StARD9 Is a Multifunctional Kinesin That Couples LDL-Uptake to the Projection of Lysosomal Membrane Tubules

Niemann Pick Type C (NPC) disease is a rare pediatric neurodegenerative disorder that primarily impacts Purkinje cells in the cerebellum. The disease is an autosomal recessive disorder caused by point mutations on two cholesterol-binding proteins in the lysosome: NPC1 and NPC2. Live cell imaging of NPC1 mutations revealed a significant decrease in lysosomal tubulation, which is essential to cholesterol transport. StARD9 was recently identified as the kinesin that drives lysosomal tubulation. Similar to NPC disease cells, StARD9 depleted cells lack lysosomal tubulation and accumulate cholesterol. In addition, StARD9 knockout mice develop NPC disease symptoms.

Interestingly, StARD9 appears to be regulated by a proposed cholesterol-binding START domain at the C-terminus. Removal of this domain results in the loss of lysosomal tubulation, thereby causing a pathological accumulation of cholesterol within the lysosome. A novel lysosomal tubulation assay was generated to test StARD9 sterol-sensing in relation to lysosomal tubulation. Cells were starved of cholesterol and subjected to live cell imaging. Tubulation is significantly impaired in cholesterol-free conditions and is rescued by LDL treatment. This does not occur without StARD9 sterol-binding. Together, these results suggest that cholesterol acts a novel signaling molecule by binding to the START domain of StARD9 to stimulate lysosomal tubulation.

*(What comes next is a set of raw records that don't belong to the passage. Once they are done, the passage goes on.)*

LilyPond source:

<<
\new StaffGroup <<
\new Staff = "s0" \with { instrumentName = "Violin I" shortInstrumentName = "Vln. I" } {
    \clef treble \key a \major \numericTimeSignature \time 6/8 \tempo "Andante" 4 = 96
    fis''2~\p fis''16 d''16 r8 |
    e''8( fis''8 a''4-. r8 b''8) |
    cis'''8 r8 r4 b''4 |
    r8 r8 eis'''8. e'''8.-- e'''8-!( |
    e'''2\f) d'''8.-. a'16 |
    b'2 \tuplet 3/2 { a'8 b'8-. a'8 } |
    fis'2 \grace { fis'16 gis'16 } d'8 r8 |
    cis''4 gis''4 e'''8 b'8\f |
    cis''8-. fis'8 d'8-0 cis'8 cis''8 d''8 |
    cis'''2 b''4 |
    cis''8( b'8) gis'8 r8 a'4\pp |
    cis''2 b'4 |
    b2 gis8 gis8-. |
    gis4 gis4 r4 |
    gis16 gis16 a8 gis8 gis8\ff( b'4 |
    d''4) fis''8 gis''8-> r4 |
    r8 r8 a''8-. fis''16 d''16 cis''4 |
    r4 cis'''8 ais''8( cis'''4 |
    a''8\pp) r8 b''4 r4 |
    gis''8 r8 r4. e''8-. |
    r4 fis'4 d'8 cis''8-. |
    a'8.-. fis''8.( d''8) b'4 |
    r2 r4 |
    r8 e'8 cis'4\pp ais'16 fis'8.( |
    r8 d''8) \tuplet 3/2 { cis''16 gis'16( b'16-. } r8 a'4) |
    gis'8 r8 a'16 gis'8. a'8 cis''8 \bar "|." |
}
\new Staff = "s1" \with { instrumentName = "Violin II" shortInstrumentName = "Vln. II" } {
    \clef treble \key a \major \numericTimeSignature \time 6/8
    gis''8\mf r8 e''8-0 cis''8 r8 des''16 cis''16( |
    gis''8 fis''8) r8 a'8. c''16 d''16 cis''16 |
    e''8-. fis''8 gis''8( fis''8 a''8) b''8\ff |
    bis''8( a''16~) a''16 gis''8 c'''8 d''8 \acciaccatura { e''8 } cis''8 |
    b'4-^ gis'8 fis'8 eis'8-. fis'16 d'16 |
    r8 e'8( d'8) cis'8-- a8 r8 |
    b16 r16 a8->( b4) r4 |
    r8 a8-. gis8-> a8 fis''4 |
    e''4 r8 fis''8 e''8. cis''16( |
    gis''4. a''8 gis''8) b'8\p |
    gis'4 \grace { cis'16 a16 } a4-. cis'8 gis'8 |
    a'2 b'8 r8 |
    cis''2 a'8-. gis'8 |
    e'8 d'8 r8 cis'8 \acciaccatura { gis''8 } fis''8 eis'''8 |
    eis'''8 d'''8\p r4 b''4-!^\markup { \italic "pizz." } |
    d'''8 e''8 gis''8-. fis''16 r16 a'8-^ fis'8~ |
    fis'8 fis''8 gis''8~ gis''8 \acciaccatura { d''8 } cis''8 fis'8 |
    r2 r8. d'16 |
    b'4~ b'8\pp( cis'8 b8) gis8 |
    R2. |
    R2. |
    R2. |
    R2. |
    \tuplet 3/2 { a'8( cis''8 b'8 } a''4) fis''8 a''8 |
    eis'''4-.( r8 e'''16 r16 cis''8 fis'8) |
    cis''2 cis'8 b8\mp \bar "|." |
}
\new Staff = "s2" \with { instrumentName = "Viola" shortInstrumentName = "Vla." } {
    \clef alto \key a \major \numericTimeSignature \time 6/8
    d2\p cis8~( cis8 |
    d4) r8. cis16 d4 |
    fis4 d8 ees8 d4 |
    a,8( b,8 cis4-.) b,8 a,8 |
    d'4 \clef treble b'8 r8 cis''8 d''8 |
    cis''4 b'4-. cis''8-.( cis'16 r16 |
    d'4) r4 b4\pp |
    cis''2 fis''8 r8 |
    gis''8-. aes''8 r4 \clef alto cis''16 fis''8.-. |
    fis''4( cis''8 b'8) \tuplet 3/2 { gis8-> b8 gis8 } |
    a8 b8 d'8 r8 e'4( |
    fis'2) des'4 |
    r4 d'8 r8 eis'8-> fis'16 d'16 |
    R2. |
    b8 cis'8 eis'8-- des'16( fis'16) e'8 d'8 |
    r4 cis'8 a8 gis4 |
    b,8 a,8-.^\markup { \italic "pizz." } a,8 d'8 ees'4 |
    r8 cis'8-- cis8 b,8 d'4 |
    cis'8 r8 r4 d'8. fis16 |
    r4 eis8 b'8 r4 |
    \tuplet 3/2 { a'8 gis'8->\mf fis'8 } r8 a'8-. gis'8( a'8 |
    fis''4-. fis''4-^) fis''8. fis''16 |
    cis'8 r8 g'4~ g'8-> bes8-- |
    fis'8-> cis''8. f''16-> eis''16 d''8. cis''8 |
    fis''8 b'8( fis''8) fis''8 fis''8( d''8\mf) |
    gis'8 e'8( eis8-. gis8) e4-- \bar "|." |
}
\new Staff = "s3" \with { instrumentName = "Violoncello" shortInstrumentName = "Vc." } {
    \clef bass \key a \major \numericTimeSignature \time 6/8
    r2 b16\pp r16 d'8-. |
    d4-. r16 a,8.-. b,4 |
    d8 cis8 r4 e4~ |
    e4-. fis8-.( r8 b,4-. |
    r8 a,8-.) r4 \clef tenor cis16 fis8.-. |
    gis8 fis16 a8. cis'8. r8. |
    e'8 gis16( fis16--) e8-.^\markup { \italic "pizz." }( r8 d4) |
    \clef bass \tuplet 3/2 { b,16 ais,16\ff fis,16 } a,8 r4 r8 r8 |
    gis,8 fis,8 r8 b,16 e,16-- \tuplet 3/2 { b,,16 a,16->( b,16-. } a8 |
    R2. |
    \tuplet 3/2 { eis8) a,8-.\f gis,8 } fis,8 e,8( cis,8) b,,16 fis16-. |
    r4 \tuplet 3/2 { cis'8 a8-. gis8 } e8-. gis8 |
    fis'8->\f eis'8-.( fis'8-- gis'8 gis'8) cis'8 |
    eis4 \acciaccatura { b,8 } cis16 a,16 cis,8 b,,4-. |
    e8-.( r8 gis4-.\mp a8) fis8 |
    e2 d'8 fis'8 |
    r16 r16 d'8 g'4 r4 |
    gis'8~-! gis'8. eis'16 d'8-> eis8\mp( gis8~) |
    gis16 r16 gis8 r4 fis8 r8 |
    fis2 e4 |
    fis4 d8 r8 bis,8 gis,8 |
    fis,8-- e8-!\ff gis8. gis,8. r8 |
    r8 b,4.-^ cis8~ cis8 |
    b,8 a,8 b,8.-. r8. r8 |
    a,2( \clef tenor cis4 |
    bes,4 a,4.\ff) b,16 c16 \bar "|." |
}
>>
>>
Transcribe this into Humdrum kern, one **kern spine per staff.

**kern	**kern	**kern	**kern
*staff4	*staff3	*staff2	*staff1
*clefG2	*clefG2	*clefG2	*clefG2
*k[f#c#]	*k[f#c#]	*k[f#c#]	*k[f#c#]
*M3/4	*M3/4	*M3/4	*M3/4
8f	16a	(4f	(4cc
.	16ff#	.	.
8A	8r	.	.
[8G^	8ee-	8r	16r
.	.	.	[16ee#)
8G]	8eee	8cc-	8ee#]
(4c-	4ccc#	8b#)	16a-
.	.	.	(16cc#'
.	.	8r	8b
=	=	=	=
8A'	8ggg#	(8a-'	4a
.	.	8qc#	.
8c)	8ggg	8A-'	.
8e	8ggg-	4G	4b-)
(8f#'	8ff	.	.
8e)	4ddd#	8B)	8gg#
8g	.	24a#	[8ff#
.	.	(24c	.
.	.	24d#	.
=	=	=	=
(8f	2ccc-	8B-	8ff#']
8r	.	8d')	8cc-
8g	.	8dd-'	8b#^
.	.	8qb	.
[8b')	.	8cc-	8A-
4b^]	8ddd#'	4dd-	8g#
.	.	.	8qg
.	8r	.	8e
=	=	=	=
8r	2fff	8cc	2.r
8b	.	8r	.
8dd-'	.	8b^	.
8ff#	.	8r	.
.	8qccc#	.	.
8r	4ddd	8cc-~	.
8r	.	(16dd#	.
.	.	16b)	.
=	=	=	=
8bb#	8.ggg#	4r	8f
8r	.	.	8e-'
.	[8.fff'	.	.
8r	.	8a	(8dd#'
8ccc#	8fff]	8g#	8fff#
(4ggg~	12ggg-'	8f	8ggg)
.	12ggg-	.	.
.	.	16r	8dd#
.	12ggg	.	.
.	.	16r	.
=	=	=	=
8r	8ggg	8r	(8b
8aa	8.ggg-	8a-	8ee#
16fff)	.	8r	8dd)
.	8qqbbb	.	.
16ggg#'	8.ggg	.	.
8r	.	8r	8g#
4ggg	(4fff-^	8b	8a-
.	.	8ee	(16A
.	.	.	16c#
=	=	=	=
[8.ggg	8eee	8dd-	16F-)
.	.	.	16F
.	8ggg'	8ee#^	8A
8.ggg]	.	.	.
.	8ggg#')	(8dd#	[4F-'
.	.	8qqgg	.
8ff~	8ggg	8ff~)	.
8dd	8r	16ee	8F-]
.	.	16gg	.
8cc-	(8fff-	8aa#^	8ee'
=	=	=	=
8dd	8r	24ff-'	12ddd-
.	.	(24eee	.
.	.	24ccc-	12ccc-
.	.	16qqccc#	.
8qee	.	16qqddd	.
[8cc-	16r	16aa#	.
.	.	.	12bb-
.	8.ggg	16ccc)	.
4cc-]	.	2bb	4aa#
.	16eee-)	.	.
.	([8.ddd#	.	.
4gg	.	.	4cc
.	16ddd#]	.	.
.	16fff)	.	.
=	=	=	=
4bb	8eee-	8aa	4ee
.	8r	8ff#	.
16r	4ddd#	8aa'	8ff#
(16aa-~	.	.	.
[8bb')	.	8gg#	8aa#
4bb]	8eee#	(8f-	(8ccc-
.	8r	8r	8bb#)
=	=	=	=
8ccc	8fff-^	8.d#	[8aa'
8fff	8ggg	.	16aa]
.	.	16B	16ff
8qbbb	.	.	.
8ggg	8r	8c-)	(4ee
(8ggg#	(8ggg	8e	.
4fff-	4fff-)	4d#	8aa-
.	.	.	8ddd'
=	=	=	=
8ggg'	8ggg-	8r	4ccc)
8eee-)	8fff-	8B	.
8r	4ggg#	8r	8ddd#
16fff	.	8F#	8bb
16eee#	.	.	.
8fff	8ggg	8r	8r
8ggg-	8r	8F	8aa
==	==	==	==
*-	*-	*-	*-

Oxysterols are natural cholesterol analogues that are known to modulate cholesterol metabolism. Interestingly, treatment with purified oxysterols also rescues lysosomal tubulation. One oxysterol, Oxysterol-X, was able to rescue lysosomal tubulation to control levels. Oxysterol-X treatment, through activation of lysosomal tubulation, ameliorated cholesterol accumulation in both in vitro and in vivo models of NPC disease.

Taken together, these studies demonstrate that StARD9 is a multifunctional kinesin that couples LDL-uptake to the projection of lysosomal membrane tubules, thereby serving as a compelling therapeutic target for treating NPC disease.